(Excerpts from a dataset)
::::::
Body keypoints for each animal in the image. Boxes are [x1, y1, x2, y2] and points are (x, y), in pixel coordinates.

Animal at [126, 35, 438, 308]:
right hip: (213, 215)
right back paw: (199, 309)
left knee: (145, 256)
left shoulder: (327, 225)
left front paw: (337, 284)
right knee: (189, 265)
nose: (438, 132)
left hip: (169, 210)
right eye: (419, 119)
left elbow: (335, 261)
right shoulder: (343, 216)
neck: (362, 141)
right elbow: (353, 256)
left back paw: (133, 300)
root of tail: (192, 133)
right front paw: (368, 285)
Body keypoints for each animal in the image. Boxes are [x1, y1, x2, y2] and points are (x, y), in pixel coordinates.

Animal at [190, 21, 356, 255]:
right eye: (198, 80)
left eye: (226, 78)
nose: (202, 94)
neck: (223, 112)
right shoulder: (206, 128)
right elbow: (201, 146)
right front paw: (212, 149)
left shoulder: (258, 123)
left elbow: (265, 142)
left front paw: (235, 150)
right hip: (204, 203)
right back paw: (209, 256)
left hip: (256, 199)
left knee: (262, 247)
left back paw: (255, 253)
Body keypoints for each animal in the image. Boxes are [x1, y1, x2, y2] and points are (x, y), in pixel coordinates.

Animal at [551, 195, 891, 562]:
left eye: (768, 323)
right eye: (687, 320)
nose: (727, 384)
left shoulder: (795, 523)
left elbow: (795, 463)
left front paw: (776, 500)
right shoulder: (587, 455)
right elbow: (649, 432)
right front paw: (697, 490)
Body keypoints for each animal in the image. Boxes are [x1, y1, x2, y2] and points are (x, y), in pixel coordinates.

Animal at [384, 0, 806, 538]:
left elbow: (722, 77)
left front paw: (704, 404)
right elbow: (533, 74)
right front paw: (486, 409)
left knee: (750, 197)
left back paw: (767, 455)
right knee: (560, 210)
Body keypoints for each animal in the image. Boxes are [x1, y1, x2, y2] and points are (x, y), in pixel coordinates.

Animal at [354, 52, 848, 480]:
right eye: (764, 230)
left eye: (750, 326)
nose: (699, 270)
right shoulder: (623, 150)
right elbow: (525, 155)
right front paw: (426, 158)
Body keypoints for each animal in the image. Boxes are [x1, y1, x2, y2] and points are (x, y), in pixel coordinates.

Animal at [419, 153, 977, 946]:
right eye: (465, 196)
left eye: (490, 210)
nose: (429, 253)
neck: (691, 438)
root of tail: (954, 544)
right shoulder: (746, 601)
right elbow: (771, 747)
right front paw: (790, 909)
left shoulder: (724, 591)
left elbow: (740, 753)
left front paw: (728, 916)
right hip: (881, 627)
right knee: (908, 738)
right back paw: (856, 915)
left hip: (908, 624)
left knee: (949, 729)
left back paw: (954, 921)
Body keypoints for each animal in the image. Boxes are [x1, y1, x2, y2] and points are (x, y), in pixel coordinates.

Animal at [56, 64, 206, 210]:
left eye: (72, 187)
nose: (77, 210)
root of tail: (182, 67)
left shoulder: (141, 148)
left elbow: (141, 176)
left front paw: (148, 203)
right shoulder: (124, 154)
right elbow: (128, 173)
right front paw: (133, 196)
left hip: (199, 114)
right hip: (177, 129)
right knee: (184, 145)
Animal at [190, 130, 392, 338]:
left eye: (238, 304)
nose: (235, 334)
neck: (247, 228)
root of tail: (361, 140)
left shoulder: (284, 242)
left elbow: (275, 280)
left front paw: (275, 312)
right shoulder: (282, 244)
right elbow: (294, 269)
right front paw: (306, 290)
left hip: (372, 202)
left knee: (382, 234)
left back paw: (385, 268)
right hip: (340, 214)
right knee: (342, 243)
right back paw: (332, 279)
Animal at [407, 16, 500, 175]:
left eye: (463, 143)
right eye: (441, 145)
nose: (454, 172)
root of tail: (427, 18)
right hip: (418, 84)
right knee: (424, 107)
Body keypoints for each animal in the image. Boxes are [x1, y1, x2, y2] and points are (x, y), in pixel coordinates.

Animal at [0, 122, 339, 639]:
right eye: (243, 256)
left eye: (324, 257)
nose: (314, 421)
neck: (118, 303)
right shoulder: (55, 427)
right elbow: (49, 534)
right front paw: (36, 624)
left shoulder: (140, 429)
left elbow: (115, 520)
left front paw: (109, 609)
::::::
Find and copy each line above that includes the string "nose".

COMPLETED TASK.
nose: (438, 132)
nose: (202, 94)
nose: (727, 384)
nose: (699, 270)
nose: (429, 253)
nose: (77, 210)
nose: (235, 334)
nose: (454, 172)
nose: (314, 421)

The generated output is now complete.